Tasks
A. Answer these questions from the article on volunteer magistrates, each on its own line:
(i) How many volunteer magistrates serve in England and Wales?
(ii) Who usually pays Canadian justices of the peace?
(iii) How many years back does the magistracy go, according to Mr. Mautner?
B. From the article on volunteer magistrates, list every kind of accused person that Tom Mautner is said to sit in judgment of.
C. Resume the article about Tom Mautner's work as a volunteer magistrate, picking up right after its final sentence.
Source document START
There are no wigs, robes or "m'luds" in my friend Tom's courtroom. In fact, there are no professional judges. Tom Mautner has no law degree. He gets no salary. Yet he sits in judgment of accused thieves, vandals and brawlers, deciding their fate with all the authority of a proper judge in ermine and red.

Mr. Mautner is one of 26,000 volunteer magistrates who serve on the front lines of the judicial system of England and Wales. People like him handle more than 90 per cent of the traffic in the criminal courts. All accused criminals appear before a magistrate first, even those charged with murder.

Canadian justices of the peace, who do similar work, are usually paid by the government. In England, being a magistrate is still a proudly amateur affair, rooted in the idea that free men should be judged by their peers.

"The magistracy goes back 650 years," Mr. Mautner told me. "You have to remember that this is the oldest judicial system in the world we're talking about." This spring, when my family stayed with his at their London home, he invited me to see how his court works.
Source document END
Data excerpts START
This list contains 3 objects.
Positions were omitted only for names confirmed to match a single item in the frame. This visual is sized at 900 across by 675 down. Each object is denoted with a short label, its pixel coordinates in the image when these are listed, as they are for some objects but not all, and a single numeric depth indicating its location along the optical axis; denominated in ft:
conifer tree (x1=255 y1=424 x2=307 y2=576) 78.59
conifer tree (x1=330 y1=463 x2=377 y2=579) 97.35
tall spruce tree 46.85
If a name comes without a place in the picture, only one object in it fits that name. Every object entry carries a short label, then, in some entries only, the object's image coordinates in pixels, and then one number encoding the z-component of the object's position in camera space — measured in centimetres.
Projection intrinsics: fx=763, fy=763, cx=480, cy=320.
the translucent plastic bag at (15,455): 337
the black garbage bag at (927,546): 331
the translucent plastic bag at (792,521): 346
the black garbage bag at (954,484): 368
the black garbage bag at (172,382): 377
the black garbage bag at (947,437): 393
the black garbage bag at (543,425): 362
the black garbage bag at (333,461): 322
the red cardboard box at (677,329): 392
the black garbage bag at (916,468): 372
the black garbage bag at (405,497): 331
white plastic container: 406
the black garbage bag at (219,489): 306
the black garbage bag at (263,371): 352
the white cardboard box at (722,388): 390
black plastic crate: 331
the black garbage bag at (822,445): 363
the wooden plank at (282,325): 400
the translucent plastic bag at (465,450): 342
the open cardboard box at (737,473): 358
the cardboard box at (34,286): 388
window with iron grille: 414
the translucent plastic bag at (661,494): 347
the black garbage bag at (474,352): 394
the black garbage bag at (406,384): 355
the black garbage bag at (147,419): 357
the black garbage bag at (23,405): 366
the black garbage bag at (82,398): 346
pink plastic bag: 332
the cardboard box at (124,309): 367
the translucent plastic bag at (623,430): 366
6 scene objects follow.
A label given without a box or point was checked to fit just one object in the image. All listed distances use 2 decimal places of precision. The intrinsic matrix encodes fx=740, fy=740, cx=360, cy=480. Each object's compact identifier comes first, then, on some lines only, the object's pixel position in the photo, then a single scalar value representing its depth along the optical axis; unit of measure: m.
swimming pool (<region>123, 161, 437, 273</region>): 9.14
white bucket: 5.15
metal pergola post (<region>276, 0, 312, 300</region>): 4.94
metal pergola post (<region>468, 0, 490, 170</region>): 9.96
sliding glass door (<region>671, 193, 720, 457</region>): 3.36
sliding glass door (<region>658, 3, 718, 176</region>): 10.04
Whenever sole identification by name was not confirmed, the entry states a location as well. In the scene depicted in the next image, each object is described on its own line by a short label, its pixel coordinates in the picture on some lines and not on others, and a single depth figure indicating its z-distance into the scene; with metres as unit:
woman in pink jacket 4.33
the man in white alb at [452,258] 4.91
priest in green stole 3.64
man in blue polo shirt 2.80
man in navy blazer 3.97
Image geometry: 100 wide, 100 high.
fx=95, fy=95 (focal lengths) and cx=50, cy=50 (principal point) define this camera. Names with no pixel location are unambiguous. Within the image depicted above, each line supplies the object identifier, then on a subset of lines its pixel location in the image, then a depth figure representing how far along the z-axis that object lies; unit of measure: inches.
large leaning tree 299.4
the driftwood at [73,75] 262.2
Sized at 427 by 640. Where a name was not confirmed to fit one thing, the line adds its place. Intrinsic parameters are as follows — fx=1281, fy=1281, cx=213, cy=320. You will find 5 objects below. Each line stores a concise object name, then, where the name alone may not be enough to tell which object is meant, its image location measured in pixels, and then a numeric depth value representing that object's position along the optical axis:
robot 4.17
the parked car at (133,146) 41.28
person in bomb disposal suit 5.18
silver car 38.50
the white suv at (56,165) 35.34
Data excerpts END
Responses to the exercise
A.
(i) 26,000
(ii) The government
(iii) 650 years

B. thieves, vandals, brawlers

C.
Mr. Mautner was born in Mumbai (then Bombay) to Jewish refugees from Eastern Europe who later resettled in Britain. He became a successful automobile executive and IT consultant, raising three girls with his wife, Karen, who grew up in Ottawa.

When he left the car business, he says, "my lovely wife told me, 'That's all very well, but we have to find you something to do.' "At 64, he is a ball of energy who likes Indian food and BBC radio. Stuck in London traffic one day, they saw a magistrates-wanted ad on the back of a bus. Karen called the number on the spot.

Nine years later, he is senior magistrate, or chair, on the North London bench. Magistrates usually sit in panels of three: a chair and two "wingers." Chairs lead the proceeding, do all the talking and are addressed as "sir, "ma'am" or "your worship." The wingers sit on either side, ready to consult or join in deliberations out of court.

On the morning I watched in Highbury Corner Magistrates Court, Mr. Mautner worked briskly through a series of hard cases, sad cases and hopeless causes. He handles about 25 a day, checking the court docket on his BlackBerry Playbook.

Magistrates have three options. If it is a serious offence such as murder or armed robbery, they are obliged to kick the case upstairs to the Crown court. A more minor offence, such as petty theft or dangerous driving, they can deal with then and there. So-called "either way" cases – say, handling stolen property – they can judge themselves or send up.

The first case is a gruesome one: a middle-aged woman accused of sexually abusing two boys aged 14 and 16. Proclaiming that "the court declines jurisdiction in this matter," Mr. Mautner sends the case to the professionals.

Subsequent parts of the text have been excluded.